Christmas Island itself is an uplifted, composite, reef-carbonate island that has a volcanic core; generally speaking this means that the malignantly formed island surging out of the Indian Ocean is a caver’s paradise.
To the north of the island, south west of Flying Fish Cove, hidden secretly amongst the jagged and battered limestone coastline, lies what almost appears to be an aberration of the mind 3,500 meters in length.
A 'significant cave' known to the local people as the Lost Lake.
It is no easy conquest to journey to the entrance of Lost Lake, the only means of transport is via boat.
Vadose and phreatic waters meet at the caves coastal entrance, from this point it is a seven hour transit across flooded tidal, joint controlled passages and volcanic rocks beneath the plateau until we meet with the phantasmagoria chamber.
1. a sequence of real or imaginary images like that are seen in a dream.
"what happened next was a phantasmagoria of horror and mystery"
The phantasmagoria is a large collapse dome chamber with phreatic spongework walls.

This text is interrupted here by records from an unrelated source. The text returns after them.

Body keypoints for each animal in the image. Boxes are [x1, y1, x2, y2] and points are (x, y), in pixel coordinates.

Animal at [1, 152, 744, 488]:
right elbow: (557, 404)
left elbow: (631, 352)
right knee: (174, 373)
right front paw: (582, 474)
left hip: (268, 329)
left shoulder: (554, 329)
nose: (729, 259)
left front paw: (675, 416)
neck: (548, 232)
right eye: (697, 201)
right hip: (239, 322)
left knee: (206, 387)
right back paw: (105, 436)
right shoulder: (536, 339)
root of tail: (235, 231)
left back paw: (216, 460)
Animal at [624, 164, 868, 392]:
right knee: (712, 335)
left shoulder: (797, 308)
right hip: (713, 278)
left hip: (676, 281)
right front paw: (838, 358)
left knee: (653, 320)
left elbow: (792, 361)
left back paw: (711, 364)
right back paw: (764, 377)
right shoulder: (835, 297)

Crystal lines every surface within the chamber and shimmers radically with light from our head lamps, the refraction of light trick into a kaleidoscopic allusion.

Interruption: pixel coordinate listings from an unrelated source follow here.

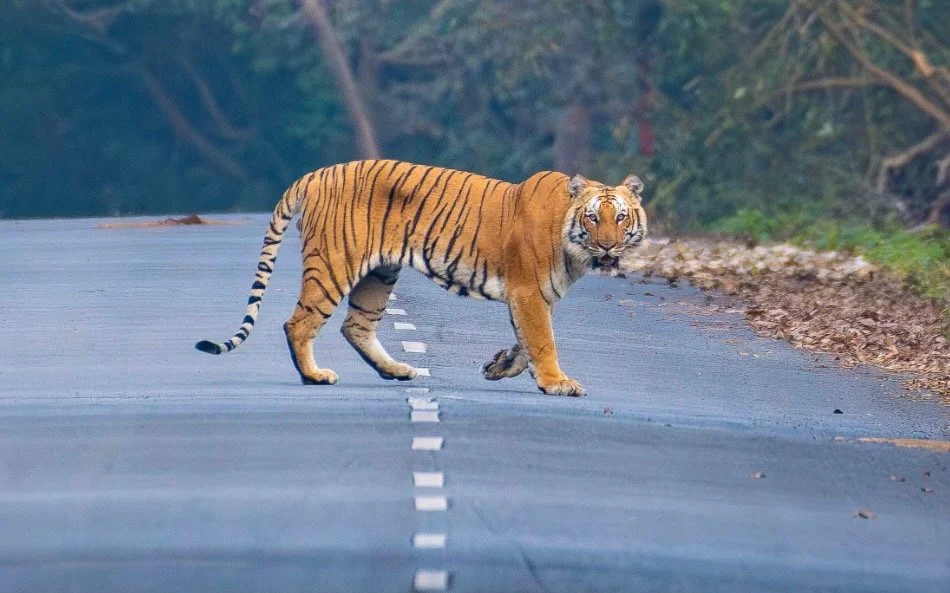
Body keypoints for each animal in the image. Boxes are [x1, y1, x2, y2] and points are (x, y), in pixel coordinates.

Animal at [196, 160, 647, 396]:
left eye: (621, 217)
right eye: (594, 218)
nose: (608, 247)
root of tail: (316, 173)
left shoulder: (535, 297)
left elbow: (526, 343)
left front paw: (499, 366)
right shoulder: (528, 292)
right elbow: (542, 341)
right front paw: (557, 383)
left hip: (379, 272)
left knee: (355, 326)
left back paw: (397, 371)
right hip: (334, 265)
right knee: (300, 322)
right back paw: (315, 376)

No one person can really know what to expect when setting off on a caving expedition to the centre of Christmas Island, and this could not be more true of the early caving pioneers who first descended into the island heart land. People such as David Powell, Ray Bishop and Les Smith, local speleologists discovered many of the islands cave and sinkholes during the exploration for permanent water sources for the islands growing population. Strangely enough given the high annual rainfall the Island has no permanent surface water source.